Thankfully, my partner had taken his full five-week paternity leave to stay with us. I don’t know how I would have done it alone. I needed to be with both of them to learn how to become a mother. I never had this need to be the "first parent" or the "number one expert" of our kid. My partner and I had her together, and we would have had as much fun to share every moment of her first year together too. But our work situation meant he had to go back to work before me. It was rough.
At the same time, it’s only when I had time alone with her that I really found myself as a mother. It allowed us to foster our love and relationship. Love doesn’t just happen, it’s built through an overwhelming sense of caring. It’s ‘to care’ that makes you a parent. It takes effort. I hope she won’t resent me one day for having said that.

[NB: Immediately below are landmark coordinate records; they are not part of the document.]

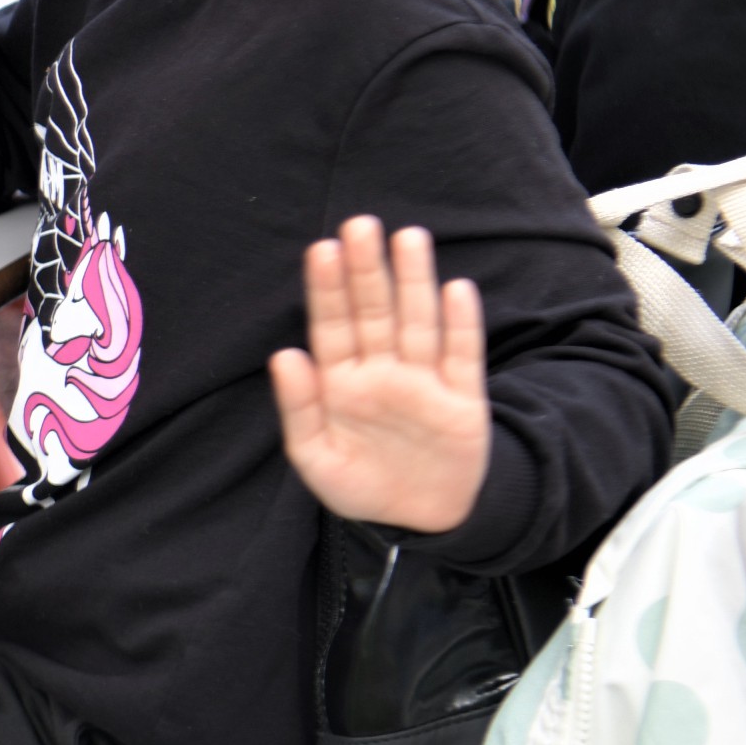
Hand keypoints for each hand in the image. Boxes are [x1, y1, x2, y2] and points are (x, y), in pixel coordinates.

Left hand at [270, 219, 490, 533]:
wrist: (423, 520)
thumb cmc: (361, 485)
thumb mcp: (317, 458)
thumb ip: (299, 408)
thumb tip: (283, 355)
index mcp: (342, 382)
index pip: (332, 326)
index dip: (328, 289)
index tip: (322, 249)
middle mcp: (382, 371)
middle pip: (374, 312)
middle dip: (367, 270)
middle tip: (360, 224)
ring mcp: (423, 381)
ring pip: (417, 322)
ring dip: (414, 281)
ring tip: (408, 238)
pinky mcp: (462, 399)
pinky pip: (462, 356)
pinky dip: (460, 324)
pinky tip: (455, 289)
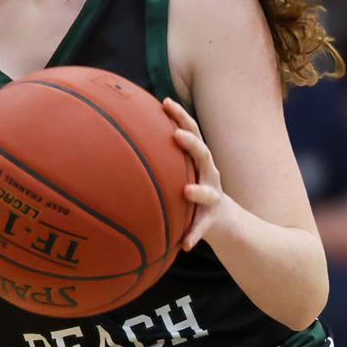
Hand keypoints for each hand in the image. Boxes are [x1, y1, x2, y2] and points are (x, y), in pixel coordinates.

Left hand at [164, 98, 227, 249]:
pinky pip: (203, 228)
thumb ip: (161, 159)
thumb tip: (123, 141)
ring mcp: (214, 198)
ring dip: (198, 192)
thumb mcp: (181, 173)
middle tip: (177, 135)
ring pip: (208, 192)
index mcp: (198, 161)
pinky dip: (195, 234)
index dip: (181, 116)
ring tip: (187, 192)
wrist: (223, 221)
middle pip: (204, 154)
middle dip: (192, 143)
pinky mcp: (213, 221)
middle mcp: (209, 175)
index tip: (166, 102)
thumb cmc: (193, 191)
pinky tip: (185, 245)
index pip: (192, 132)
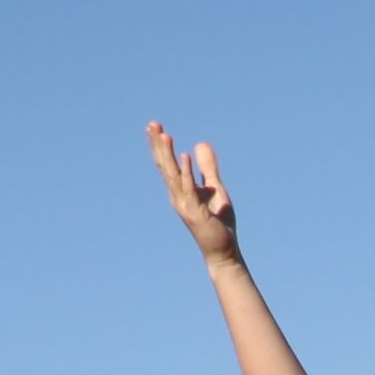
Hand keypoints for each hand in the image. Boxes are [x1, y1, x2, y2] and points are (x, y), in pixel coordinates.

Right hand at [145, 122, 240, 265]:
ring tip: (164, 134)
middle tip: (152, 123)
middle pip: (165, 166)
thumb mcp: (215, 189)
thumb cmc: (218, 222)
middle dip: (158, 145)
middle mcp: (177, 196)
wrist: (223, 251)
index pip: (167, 164)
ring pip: (174, 175)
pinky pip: (190, 188)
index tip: (154, 126)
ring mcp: (184, 204)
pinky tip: (184, 156)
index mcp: (180, 190)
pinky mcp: (196, 212)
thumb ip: (208, 168)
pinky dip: (187, 172)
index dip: (160, 145)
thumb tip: (199, 144)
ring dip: (168, 154)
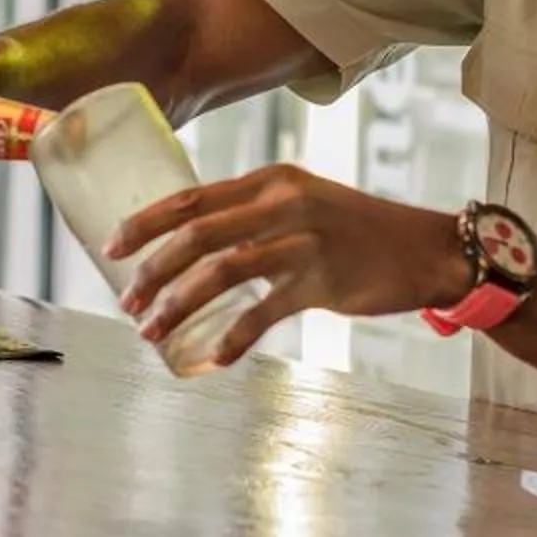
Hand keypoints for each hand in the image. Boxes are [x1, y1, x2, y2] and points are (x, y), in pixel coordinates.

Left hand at [105, 167, 476, 368]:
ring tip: (152, 332)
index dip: (145, 222)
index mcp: (270, 179)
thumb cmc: (357, 233)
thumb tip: (196, 245)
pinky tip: (213, 357)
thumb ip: (256, 215)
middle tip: (128, 302)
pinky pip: (264, 312)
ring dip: (179, 304)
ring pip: (221, 271)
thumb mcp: (304, 204)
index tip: (111, 248)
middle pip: (197, 234)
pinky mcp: (323, 281)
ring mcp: (303, 240)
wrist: (426, 250)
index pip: (192, 197)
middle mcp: (283, 202)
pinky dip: (233, 337)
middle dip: (152, 270)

I don’t know if I would have thought about motherhood the same way if I’d had a son. There’s this other aspect of having a daughter: you want to show her she can achieve anything she puts her head up to. You want to teach her she can choose her own project and talk about whatever she wants to talk about. She doesn’t have to inhabit the masculine sphere to find her own voice.
We often shut up because we think that the topic is too "feminine" and struck with stigma, perceived as less serious… like motherhood. But this experience is as much about the mind as it is about the body. It's intensely carnal and intellectual. This is a very concrete period of your life where your whole body is mobilized. You learn to navigate between moments of perfect communion and violent diffractions.
There are times where I still struggle. To become a mother is to go through a series of shocks that consumes your entire life. Breastfeeding, for example, is a great mobilization of both the mind and the body. The gesture itself is hard, but so is the constant responsibility of feeding a child.
My "mother-self," if you will, is more like a slow conversion. There’s this rhetoric around conversion that it happens suddenly. St. Paul, for example, had a transfiguration: God comes as an Illumination, he is blinded, and then – bang! – he has faith. But a lot of times, it doesn’t happen like that. St. Augustine is one who writes about the construction of his faith as something that unfolds in time.
Of course, we’re talking about religious conversions here, but the same applies to any type of conversion. It’s a process that involves tugging and wrestling. It is not always so sudden or so automatic. Just like in motherhood. More and more, I believe that there are two worlds: the world of people without children and the world of people with children. When you give birth, your body – concretely and automatically – crosses into the latter. But your mind might not follow right away. Not yet. It needs time to go through the transition. And even when you think you crossed over for good, you sometimes want to withdraw and return to your old world.
I’m 36. I belonged to the old world for a long time! This fracture is part of me. I have to convince myself that it's now my responsibility to come back, that being with my daughter is my current reality. Before she came into our lives, my days were filled with pages full of writing. Now, they’re filled with full diapers! It’s still Creation. You simply cannot count it in numbers of pages.